Frauen kreischen, Männer wackeln mit den Hüften: Selbst Boybands haben nicht so enthusiastische Fans wie DJ Bobo. Mit seiner gigantischen "Circus"-Tour machte der Schweizer am Samstag Station in der Münchner Olympiahalle. Die Musik wird davon aber leider auch nicht besser.

Von Felix Reek

In der Olympiahalle ist Massenhysterie ausgebrochen. Frauen stehen auf den Stühlen und johlen, Männer tragen blinkende Sonnenbrillen. Ein kleiner Mann im silbernen Anzug ist gerade zwischen den Rängen aufgetaucht. Er rennt die Stuhlreihe hinunter, Hände recken sich nach ihm, eine italienische Flagge hängt über einer Bank, sein Name steht quer darüber. Einer der Zuschauer greift nach ihm, zieht ihn heran und küsst seine Hand. Der Messias ist da und er spielt Eurodance.

1993 hätte wohl niemand gedacht, dass 21 Jahre später DJ Bobo immer noch Hallen füllen würde. Da landete er mit "Somebody Dance With Me" seinen ersten Hit. Der Eurodance wütet in Deutschland und die Songs funktionieren alle nach einem ähnlichen Prinzip: Frau singt, Mann rappt. Dazu eine Ein-Finger-Kindermelodie auf dem Keyboard und ein paar Dance-Beats. Von DJ Bobos damaligen Kollegen ist keiner übrig geblieben. "2 Unlimited", "Mr. President", "Culture Beat", sie treten heute höchstens noch auf 90-er Jahre Trash-Partys oder in der RTL-Chartshow auf. DJ Bobo ist immer noch da. Das hat vor allem einen Grund: Während andere Bands des Genres nur austauschbare Marionetten eines Produzenten im Hintergrund waren, machte der Schweizer immer alles selbst. Die Musik, die Choreografien, die Shows.

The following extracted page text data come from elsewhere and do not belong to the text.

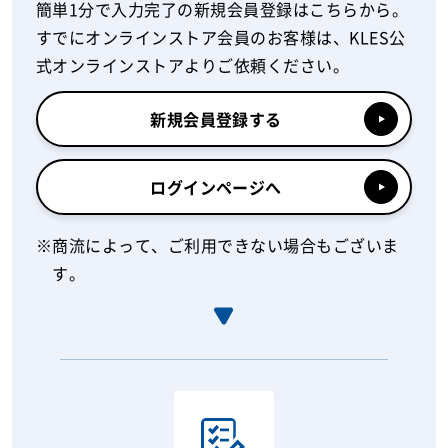
簡単1分で入力完了の新規会員登録はこちらから。
すでにオンラインストア会員のお客様は、KLES公
式オンラインストアよりご依頼ください。
新規会員登録する
ログインページへ
商流によって、ご利用できない場合もございま
す。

Auch wenn der gefühlt letzte Hit "Chihuahua" elf Jahre zurück liegt, füllt DJ Bobo, der eigentlich Peter René Baumann heißt, auch heute noch Hallen. Rund 6000 Zuschauer sind es in München, 230 000 werden es auf der aktuellen "Circus"-Tour insgesamt sein, die im November im Europapark Rust endet. Die erfolgreichste in der Karriere des 46-jährigen Schweizers. Das Prinzip ist dabei so einfach wie genial: In einer Musikbranche, in der keine Musik mehr verkauft wird, konzentriert sich der Schweizer auf seine Konzerte und inszeniert sie als gewaltiges Spektakel. Die aktuelle Tour ist ein Wanderzirkus mit Akrobaten und Tänzern, die Bühne ein gigantischer Clown, der seine Arme ausbreitet. Ein Jahr Vorbereitung liegt hinter ihnen. Das beantwortet aber nicht die drängendste aller Fragen: Wer um Himmels Willen geht zu einem DJ-Bobo-Konzert?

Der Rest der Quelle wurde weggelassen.